REITs are one of the best opportunities on the market today.

Especially with interest rates on the way down.

Since 1960, REITs have beaten stocks by up to a full percentage point, according to a Netherlands’ report titled  Historical Returns of the Market Portfolio.

After examining global stocks between 1960 and 2017, researchers found that the best investments weren’t stocks or gold – but real estate.  In fact, over that time frame, real estate investment companies and trusts beat inflation by an average of 6.4% a year, as compared to 5.45% for global stocks.

In addition, over a 20-year time frame, that gap would be enough to raise your total returns by up to a third, as pointed out by MarketWatch.

The best part – real estate returns have been incredibly consistent.

Since 1960, real estate suffered maybe one bad decade – the 1990s when real estate returns were barely above zero.  But in every decade other than that, real estate has produced returns ranging from 6% to 7%, according to the Netherlands’ study.

[PROBLEMS TO SOLVE]
1 - Copy the REITs passage word for word, starting at "After examining global" and ending at "out by MarketWatch.".
2 - In the REITs passage, which decade since 1960 is described as real estate's one bad decade?
3 - Pick up the REITs passage after its last sentence and keep writing it.

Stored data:

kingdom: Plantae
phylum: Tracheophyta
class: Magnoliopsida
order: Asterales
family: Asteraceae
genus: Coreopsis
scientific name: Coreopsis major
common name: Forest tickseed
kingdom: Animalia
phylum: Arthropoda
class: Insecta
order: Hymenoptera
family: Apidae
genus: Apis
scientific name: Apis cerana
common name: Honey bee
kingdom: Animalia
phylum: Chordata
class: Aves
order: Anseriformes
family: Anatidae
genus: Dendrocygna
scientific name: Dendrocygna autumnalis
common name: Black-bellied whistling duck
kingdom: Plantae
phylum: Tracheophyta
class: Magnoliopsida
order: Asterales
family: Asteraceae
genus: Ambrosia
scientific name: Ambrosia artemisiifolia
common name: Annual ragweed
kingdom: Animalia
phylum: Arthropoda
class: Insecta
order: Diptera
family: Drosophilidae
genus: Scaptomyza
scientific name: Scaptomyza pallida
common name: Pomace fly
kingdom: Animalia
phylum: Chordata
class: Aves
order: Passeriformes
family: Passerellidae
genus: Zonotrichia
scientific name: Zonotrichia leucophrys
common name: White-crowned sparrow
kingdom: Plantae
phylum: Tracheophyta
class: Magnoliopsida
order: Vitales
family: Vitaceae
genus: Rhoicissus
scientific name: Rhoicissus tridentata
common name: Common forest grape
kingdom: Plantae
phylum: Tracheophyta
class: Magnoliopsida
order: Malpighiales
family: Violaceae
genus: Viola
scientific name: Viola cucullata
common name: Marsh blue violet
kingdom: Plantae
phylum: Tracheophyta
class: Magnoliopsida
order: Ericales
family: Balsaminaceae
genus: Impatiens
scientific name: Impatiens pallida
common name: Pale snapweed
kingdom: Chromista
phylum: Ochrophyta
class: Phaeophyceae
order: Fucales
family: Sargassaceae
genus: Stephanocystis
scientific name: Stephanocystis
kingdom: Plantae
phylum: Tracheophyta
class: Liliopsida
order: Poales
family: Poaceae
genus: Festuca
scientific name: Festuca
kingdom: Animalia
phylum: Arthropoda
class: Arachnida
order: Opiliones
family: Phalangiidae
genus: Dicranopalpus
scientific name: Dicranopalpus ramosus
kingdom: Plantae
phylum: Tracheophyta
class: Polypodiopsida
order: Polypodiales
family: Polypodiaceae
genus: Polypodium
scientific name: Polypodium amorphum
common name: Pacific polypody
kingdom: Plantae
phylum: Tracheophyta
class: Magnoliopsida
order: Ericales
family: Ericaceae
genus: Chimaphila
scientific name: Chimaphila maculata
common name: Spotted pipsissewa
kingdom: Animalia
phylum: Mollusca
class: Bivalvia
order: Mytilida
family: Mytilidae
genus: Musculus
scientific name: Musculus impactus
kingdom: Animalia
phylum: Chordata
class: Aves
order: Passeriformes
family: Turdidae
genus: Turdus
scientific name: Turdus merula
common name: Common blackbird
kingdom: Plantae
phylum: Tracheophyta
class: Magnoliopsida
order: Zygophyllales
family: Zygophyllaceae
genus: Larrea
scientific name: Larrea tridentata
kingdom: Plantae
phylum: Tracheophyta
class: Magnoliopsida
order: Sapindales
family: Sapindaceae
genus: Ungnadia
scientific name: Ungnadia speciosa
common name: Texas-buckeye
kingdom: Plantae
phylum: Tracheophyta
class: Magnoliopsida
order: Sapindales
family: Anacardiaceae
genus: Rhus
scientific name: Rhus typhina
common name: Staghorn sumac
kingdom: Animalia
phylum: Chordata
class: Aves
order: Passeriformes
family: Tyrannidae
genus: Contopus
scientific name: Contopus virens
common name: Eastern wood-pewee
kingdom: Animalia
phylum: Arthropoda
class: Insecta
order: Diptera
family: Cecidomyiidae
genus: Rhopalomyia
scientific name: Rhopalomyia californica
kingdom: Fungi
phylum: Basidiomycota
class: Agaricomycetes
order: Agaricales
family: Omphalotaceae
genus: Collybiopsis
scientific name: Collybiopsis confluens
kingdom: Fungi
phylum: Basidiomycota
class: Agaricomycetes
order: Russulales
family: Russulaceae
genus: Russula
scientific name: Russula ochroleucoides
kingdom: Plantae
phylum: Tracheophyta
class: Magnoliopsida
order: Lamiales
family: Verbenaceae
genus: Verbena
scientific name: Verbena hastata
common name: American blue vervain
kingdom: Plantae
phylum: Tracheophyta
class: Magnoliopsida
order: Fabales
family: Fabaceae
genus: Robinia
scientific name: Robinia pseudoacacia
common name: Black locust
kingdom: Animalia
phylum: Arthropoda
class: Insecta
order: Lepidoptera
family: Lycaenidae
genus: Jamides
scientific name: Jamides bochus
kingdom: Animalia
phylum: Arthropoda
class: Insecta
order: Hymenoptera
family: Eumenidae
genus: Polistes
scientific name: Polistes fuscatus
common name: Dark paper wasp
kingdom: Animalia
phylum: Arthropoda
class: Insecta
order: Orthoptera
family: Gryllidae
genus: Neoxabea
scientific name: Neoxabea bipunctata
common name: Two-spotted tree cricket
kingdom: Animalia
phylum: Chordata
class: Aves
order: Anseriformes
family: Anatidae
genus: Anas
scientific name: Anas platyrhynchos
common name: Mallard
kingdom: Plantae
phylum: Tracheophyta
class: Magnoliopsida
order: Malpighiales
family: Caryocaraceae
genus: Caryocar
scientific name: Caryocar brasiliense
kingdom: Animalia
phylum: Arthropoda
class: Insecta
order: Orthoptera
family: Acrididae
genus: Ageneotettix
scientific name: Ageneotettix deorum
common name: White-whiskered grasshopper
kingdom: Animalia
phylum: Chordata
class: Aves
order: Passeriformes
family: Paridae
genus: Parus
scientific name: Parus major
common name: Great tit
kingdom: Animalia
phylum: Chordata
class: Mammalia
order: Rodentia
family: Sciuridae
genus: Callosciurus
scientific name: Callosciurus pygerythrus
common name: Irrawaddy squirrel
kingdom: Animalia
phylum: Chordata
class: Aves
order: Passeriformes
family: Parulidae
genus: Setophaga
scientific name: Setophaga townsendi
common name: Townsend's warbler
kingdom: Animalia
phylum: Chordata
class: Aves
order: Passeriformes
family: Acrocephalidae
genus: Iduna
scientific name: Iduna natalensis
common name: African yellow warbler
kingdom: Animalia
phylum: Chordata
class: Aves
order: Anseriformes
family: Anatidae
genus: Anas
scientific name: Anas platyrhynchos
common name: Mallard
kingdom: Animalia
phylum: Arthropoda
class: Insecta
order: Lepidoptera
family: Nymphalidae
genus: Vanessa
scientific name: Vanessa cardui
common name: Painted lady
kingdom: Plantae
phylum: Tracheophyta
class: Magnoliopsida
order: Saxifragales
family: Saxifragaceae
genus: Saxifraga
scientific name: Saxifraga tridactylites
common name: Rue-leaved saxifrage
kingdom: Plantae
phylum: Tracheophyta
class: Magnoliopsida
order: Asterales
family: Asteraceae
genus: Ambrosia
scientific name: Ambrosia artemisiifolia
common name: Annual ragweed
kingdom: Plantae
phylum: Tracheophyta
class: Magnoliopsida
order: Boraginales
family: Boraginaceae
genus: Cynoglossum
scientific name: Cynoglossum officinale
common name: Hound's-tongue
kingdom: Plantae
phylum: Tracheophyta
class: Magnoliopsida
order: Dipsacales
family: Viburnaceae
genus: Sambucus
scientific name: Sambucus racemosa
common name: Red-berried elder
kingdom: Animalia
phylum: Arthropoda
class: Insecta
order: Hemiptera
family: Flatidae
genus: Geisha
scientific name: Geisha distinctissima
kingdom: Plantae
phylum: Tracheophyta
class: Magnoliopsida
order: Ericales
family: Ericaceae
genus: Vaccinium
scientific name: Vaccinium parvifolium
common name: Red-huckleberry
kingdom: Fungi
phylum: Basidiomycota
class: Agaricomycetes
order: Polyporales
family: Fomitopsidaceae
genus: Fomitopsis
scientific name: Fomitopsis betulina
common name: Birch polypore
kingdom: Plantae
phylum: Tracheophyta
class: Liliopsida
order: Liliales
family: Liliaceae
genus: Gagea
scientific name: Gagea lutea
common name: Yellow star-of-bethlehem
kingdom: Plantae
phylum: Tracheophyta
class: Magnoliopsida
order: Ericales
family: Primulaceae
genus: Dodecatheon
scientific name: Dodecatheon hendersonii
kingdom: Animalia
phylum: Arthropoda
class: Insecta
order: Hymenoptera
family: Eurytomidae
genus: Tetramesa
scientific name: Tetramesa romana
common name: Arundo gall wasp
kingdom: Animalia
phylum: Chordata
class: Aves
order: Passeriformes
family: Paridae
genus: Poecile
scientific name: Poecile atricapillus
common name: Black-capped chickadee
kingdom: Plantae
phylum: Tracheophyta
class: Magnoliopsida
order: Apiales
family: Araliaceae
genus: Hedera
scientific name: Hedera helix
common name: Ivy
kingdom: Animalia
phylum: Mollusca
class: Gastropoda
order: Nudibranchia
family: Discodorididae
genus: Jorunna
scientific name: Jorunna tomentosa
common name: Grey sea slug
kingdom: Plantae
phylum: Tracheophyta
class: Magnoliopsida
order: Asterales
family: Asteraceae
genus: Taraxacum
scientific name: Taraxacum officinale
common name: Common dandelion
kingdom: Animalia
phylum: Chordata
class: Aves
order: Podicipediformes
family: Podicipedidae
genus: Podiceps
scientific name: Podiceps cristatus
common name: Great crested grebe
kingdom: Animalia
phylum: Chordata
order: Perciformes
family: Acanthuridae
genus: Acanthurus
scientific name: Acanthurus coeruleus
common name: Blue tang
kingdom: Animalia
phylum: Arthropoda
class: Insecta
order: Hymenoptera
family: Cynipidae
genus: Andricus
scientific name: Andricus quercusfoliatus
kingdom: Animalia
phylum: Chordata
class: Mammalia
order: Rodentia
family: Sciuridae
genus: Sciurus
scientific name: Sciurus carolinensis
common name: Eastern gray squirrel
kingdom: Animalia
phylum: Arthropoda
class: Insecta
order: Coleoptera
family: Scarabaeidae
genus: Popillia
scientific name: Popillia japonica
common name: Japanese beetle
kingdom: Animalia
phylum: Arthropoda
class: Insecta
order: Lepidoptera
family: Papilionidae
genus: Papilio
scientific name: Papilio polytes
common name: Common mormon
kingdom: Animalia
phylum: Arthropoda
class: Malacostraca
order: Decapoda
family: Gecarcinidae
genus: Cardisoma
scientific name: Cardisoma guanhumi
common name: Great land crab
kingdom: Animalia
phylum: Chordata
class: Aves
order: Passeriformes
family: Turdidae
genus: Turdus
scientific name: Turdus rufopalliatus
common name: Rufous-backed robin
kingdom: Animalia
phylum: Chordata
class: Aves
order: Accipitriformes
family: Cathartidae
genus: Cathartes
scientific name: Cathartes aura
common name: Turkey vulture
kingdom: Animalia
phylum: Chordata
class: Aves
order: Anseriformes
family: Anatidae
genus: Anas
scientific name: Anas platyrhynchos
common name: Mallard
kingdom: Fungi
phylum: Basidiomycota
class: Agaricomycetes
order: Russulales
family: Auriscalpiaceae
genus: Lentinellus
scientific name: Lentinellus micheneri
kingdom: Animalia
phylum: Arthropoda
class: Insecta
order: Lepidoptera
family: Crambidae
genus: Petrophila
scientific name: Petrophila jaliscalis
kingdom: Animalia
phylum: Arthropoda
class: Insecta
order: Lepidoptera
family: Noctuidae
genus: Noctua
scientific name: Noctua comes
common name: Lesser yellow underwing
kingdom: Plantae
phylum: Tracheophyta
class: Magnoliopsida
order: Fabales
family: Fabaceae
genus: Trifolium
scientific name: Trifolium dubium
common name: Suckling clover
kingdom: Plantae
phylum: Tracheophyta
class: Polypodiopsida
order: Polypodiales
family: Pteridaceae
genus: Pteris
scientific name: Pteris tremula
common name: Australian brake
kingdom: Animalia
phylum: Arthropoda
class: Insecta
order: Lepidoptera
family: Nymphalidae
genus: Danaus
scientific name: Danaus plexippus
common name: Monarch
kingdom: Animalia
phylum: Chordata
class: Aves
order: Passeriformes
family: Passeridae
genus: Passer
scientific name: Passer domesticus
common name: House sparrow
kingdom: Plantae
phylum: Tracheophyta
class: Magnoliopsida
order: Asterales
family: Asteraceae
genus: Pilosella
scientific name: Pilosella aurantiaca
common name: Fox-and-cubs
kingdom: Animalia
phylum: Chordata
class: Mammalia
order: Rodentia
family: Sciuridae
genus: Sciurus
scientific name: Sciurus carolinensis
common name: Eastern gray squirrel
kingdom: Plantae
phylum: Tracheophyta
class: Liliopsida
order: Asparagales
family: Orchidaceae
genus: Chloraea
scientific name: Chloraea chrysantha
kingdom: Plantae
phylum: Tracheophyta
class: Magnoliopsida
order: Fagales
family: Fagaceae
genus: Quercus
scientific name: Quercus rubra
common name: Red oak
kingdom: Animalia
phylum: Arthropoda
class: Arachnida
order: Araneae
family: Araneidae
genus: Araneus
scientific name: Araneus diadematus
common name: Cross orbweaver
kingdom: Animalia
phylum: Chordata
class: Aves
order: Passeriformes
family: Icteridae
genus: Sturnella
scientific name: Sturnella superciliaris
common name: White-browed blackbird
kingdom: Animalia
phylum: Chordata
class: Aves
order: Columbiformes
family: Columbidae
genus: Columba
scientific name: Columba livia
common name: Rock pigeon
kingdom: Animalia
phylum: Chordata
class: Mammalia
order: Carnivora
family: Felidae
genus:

[SOLVED PROBLEMS]
1 -
After examining global stocks between 1960 and 2017, researchers found that the best investments weren’t stocks or gold – but real estate.  In fact, over that time frame, real estate investment companies and trusts beat inflation by an average of 6.4% a year, as compared to 5.45% for global stocks.

In addition, over a 20-year time frame, that gap would be enough to raise your total returns by up to a third, as pointed out by MarketWatch.

2 - The 1990s, when real estate returns were barely above zero.

3 -
Those facts don’t lie.

Along with historical strength, most investment trusts have sky-high yields we just can’t ignore.  After all, if we do, we miss out on building an explosively rewarding nest egg.

The best part – the Federal Reserve has been fueling the fire with interest rate cuts, and another likely cut just days from now.  With a drop in global economic growth expectations, along with trade tensions, investors are naturally gravitating toward the safer havens, like REITs.

The best part of REITs – they’ll pay you fat dividends.

Plus, they have a strong history of outperforming in times of rising and falling interest rates.